TEMPO.CO, Jakarta - Dewan Perwakilan Rakyat menetapkan revisi Undang-Undang Nomor 30 Tahun 2002 tentang Komisi Pemberantasan Korupsi masuk prioritas Program Legislasi Nasional 2016. Wakil Ketua KPK Laode Muhammad Syarief menganggap undang-undang tersebut belum perlu direvisi.
"Kami melihat bahwa Undang-Undang KPK sekarang masih memadai untuk menunjang kinerja KPK," kata Laode melalui pesan pendek, Selasa, 26 Januari 2016.

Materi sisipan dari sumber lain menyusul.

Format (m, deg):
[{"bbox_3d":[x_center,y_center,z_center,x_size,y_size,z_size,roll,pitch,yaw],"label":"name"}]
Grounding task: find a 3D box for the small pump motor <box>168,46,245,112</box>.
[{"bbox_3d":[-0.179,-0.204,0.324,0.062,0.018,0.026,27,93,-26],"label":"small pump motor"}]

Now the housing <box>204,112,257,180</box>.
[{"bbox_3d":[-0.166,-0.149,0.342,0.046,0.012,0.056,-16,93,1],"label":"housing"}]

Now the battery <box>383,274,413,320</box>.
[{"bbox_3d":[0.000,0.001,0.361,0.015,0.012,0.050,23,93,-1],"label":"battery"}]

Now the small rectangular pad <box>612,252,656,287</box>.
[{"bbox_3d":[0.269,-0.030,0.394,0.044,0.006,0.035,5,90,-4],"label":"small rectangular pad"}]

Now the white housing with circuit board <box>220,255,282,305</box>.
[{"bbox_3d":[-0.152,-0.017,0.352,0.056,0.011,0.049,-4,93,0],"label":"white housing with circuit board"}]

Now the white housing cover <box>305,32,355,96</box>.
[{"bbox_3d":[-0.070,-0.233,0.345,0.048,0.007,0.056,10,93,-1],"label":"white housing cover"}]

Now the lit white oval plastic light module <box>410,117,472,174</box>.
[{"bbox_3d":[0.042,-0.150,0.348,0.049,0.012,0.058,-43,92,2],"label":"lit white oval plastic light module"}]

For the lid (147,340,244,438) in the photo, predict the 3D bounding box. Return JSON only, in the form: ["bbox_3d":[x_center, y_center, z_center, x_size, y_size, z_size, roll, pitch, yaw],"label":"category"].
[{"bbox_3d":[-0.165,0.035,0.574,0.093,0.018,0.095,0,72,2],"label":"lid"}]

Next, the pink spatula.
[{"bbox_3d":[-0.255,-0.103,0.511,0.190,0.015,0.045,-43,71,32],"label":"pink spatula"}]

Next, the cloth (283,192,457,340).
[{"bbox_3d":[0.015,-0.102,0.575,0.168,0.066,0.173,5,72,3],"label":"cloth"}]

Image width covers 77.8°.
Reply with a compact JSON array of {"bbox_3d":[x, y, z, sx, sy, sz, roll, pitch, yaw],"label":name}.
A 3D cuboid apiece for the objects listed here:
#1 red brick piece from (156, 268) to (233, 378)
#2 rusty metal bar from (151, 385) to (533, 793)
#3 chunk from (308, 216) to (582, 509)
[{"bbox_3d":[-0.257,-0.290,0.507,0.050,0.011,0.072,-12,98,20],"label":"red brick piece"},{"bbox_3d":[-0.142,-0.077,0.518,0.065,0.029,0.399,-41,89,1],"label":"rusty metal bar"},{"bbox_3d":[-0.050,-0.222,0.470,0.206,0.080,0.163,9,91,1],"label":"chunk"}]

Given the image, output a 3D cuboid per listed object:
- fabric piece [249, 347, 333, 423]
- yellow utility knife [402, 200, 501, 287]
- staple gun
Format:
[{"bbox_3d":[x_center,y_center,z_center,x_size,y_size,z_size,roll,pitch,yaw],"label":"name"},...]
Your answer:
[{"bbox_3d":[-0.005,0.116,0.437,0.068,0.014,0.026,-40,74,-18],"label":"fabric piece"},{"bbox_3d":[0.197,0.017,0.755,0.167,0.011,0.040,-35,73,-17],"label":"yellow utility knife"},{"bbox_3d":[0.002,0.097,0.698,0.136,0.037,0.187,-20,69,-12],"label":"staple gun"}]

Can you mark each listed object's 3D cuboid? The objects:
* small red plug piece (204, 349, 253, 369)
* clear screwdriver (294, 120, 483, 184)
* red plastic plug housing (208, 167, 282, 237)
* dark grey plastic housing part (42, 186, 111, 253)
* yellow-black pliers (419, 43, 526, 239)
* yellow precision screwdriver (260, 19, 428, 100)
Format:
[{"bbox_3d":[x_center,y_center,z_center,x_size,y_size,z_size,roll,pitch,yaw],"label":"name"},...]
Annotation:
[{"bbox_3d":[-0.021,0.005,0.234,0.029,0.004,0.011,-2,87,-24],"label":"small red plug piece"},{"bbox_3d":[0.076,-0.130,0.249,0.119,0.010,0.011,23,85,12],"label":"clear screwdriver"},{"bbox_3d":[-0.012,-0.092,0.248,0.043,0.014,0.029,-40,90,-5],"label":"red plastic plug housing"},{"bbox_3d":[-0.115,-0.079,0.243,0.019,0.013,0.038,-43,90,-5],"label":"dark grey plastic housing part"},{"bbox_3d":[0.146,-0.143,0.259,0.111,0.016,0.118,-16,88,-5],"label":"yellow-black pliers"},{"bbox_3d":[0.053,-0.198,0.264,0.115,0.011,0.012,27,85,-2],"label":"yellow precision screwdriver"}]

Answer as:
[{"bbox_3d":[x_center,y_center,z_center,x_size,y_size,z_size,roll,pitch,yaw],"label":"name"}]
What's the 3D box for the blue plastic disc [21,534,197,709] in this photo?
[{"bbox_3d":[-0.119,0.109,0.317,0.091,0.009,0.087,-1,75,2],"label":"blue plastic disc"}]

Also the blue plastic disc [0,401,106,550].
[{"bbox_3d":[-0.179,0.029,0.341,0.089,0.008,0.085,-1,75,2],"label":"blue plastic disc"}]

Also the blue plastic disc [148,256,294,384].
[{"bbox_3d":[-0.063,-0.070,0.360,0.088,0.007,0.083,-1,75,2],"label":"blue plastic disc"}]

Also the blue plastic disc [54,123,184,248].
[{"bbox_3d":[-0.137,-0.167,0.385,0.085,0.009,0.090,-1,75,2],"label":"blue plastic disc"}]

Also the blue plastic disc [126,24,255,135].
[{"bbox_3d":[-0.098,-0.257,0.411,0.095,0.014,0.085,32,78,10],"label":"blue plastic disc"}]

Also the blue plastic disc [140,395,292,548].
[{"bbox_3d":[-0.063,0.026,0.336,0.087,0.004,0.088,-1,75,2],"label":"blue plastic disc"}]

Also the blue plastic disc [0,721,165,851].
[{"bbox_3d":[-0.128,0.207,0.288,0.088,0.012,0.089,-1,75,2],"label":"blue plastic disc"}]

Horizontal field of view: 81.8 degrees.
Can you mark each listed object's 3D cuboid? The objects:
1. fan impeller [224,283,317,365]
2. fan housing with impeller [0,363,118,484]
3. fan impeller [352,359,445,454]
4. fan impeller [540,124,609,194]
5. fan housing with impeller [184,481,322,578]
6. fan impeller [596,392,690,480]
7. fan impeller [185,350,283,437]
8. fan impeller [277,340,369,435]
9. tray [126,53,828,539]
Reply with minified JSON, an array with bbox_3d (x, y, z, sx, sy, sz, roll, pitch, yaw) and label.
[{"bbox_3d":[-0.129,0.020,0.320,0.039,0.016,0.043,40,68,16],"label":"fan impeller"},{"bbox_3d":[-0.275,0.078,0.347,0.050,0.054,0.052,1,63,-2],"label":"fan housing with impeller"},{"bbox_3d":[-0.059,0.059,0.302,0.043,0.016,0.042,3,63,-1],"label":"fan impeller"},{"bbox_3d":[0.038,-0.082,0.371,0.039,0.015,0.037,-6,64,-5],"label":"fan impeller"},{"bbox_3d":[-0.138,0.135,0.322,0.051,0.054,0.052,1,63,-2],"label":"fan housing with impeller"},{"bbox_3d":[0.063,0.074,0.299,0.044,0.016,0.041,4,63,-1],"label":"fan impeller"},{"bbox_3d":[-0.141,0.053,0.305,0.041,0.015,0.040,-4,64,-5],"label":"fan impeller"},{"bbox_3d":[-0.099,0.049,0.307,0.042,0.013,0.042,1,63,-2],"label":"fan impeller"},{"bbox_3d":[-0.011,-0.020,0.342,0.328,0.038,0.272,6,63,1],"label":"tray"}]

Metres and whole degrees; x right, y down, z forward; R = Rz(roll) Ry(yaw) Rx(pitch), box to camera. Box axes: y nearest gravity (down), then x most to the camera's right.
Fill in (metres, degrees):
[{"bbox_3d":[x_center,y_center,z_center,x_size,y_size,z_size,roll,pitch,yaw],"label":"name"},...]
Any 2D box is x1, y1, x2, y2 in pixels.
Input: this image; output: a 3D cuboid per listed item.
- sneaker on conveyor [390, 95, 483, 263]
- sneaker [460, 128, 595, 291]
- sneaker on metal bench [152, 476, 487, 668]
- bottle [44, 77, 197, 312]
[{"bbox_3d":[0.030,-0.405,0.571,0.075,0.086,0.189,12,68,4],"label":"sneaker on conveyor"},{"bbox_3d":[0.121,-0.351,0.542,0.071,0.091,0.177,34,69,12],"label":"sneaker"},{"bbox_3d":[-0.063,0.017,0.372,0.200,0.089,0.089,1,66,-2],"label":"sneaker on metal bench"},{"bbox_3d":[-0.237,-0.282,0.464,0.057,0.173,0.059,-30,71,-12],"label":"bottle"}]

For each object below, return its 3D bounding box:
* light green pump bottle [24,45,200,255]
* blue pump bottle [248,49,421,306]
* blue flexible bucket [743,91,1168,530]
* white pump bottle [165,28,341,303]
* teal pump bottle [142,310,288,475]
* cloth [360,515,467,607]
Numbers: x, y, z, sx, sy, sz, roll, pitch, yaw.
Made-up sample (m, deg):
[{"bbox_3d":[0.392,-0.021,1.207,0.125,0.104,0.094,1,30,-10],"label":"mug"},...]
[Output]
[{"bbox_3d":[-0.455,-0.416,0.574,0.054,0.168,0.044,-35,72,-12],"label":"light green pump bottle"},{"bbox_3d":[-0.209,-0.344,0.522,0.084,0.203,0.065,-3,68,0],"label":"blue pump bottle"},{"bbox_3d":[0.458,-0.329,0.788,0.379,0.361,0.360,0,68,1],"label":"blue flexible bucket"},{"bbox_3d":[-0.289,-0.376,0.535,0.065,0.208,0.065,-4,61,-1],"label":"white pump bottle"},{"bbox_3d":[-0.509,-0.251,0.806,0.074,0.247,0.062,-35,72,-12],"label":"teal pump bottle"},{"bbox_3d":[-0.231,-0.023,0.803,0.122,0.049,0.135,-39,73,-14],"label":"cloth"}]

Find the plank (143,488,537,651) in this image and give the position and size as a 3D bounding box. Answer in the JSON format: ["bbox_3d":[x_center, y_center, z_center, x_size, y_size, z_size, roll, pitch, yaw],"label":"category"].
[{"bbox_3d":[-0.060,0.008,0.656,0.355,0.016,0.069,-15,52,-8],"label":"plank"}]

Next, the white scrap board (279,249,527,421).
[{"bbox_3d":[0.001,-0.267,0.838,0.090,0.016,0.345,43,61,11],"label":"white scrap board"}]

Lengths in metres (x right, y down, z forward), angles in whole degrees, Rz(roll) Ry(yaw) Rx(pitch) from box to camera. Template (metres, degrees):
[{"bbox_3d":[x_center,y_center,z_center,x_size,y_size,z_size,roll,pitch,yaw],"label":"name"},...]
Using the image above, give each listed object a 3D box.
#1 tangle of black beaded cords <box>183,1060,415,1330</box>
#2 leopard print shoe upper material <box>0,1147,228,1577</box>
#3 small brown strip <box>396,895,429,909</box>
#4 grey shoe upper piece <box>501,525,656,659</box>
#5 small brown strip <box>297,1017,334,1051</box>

Ada empat poin revisi yang diusulkan pemerintah. Pertama, penyadapan harus sesuai ketentuan Mahkamah Konstitusi. Kedua, KPK diberi kewenangan untuk menerbitkan surat perintah penghentian penyidikan (SP3) jika tersangka/terdakwa meninggal. Ketiga, KPK diberi kewenangan mengangkat penyidik independen. Terakhir, pembentukan Dewan Pengawas KPK.
Baca: RUU Tax Amnesty dan RUU KPK Tetap Masuk Prolegnas 2016
Menurut Syarief, empat poin yang bakal menjadi bahasan utama itu sedang dipelajari pimpinan periode sekarang. Sebelumnya, pemerintah mengklaim empat poin revisi itu merupakan usulan dari Pimpinan KPK yang diketuai Taufiequrachman Ruki. "Tapi KPK tidak mau ada pelemahan KPK," ujar Syarief.
Sejak awal, kata Syarief, KPK menginginkan tidak perlu izin soal penyadapan. Ihwal Dewan Pengawas, pimpinan periode saat ini juga menolaknya. "Kecuali hanya mengawasi etik. Tapi sebenarnya tidak perlu karena sudah ada penasihat sekarang yang segera kami rekrut," ujar mantan akademikus Universitas Hasanuddin itu.
Baca Juga: Prolegnas 2016 Diketuk DPR, Gerindra Tolak Revisi UU KPK
Terkait dengan kewenangan SP3, Syarief menganggap tidak baik untuk KPK. Dia khawatir KPK ke depan disalahgunakan. "Takutnya KPK ke depan tidak hati-hati dan punya potensi disalahgunakan sebagaimana terjadi di penegak hukum lain."